MILAN-JUVENTUS - La prima considerazione è stata per la sfida delle sfide, in programma questo sabato: il grande incontro tra Milan e Juventus. "Può essere una gara decisiva, dato che non mancano tantissime partite. I bianconeri sono andati oltre le previsioni di molti, mentre i rossoneri hanno giocato un campionato di straordinario valore. Le nostre squadre si faranno valore anche in campo internazionale. Boateng? Quando mancano i grandi campioni, anche per la Serie A lasciano il segno. Nella singola gara forse no, ma nell'arco di una stagione si tratta di assenze importanti, anche se non decisive".
PANCHINA D'ORO - Doverosa parentesi per l'ennesimo, prestigioso riconoscimento raccolto da Vicini in una carriera ricca di soddisfazioni: "Mi fa piacere, pare che non si tratti di un premio alla carriera ma per la vita che ho passato nel mondo del calcio: sono stato anche presidente dell'Assoallenatori, sono stato un uomo del pallone. Questi premi ti ricordano che hai fatto una bella strada, ma anche che hai un po' di anni sulle spalle".

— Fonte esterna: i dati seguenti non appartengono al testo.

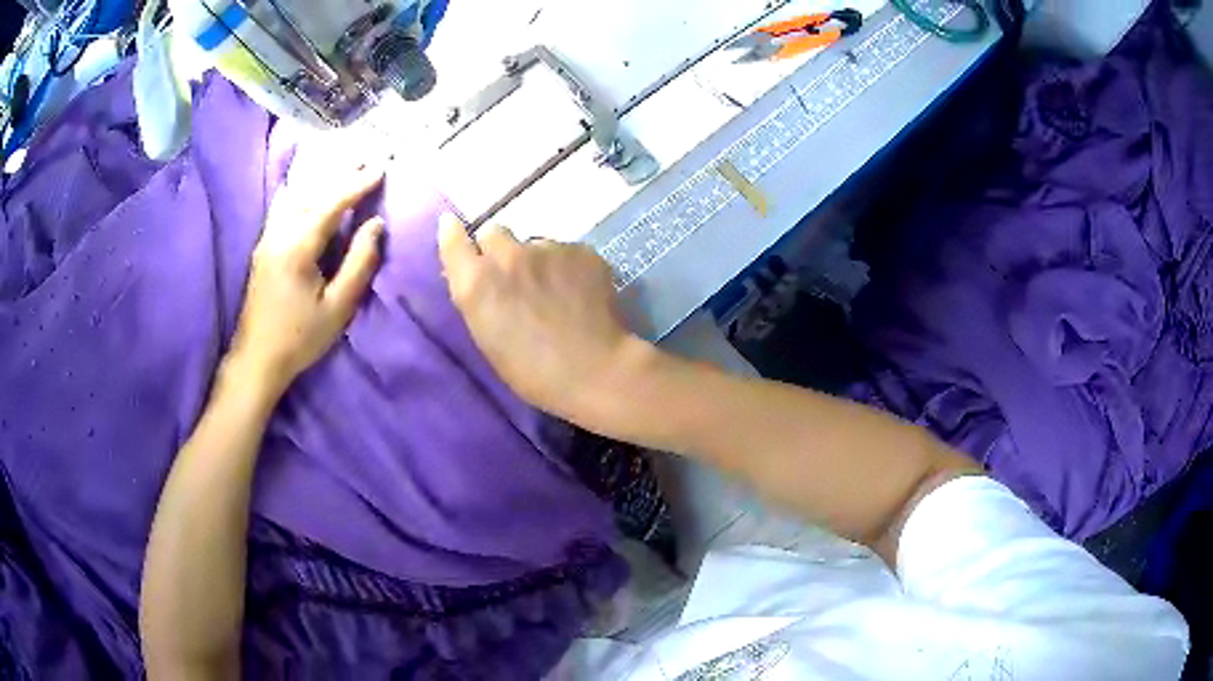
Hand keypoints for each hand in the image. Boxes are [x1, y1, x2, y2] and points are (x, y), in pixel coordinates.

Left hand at [228, 160, 385, 397]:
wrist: (257, 359)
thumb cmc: (300, 338)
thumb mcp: (338, 307)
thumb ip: (359, 262)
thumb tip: (376, 224)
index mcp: (297, 247)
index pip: (331, 203)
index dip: (357, 184)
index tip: (381, 168)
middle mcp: (278, 234)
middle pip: (312, 193)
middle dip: (341, 174)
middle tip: (368, 159)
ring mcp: (267, 238)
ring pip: (296, 196)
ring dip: (322, 180)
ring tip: (345, 168)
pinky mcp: (263, 246)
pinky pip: (285, 206)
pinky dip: (303, 191)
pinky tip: (310, 187)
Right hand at [438, 215, 649, 421]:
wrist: (594, 371)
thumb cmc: (532, 372)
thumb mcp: (488, 338)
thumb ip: (478, 297)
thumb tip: (478, 274)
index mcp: (477, 283)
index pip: (453, 239)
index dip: (454, 233)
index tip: (454, 229)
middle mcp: (507, 255)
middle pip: (494, 233)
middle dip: (499, 249)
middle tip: (514, 276)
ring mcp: (547, 248)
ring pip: (535, 243)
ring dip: (538, 261)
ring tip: (555, 292)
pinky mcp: (581, 250)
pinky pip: (566, 252)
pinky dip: (568, 267)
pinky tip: (580, 293)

CAPACITA' DEGLI ALLENATORI - Infine, una disamina delle abilità dei tecnici emergenti in Italia: "Se tutti fanno lo stesso gioco non arrivano tutti primi: si dà la Panchina d'Oro a chi vince il campionato in genere, ma non sempre è così. Se un allenatore va in una squadra di bassa classifica, si leva i grilli dalla testa di dare spettacolo (perché è compito delle grandi squadre), può ottenere risultati. I risultati col bel gioco possono arrivare solo nelle società di maggior rilievo".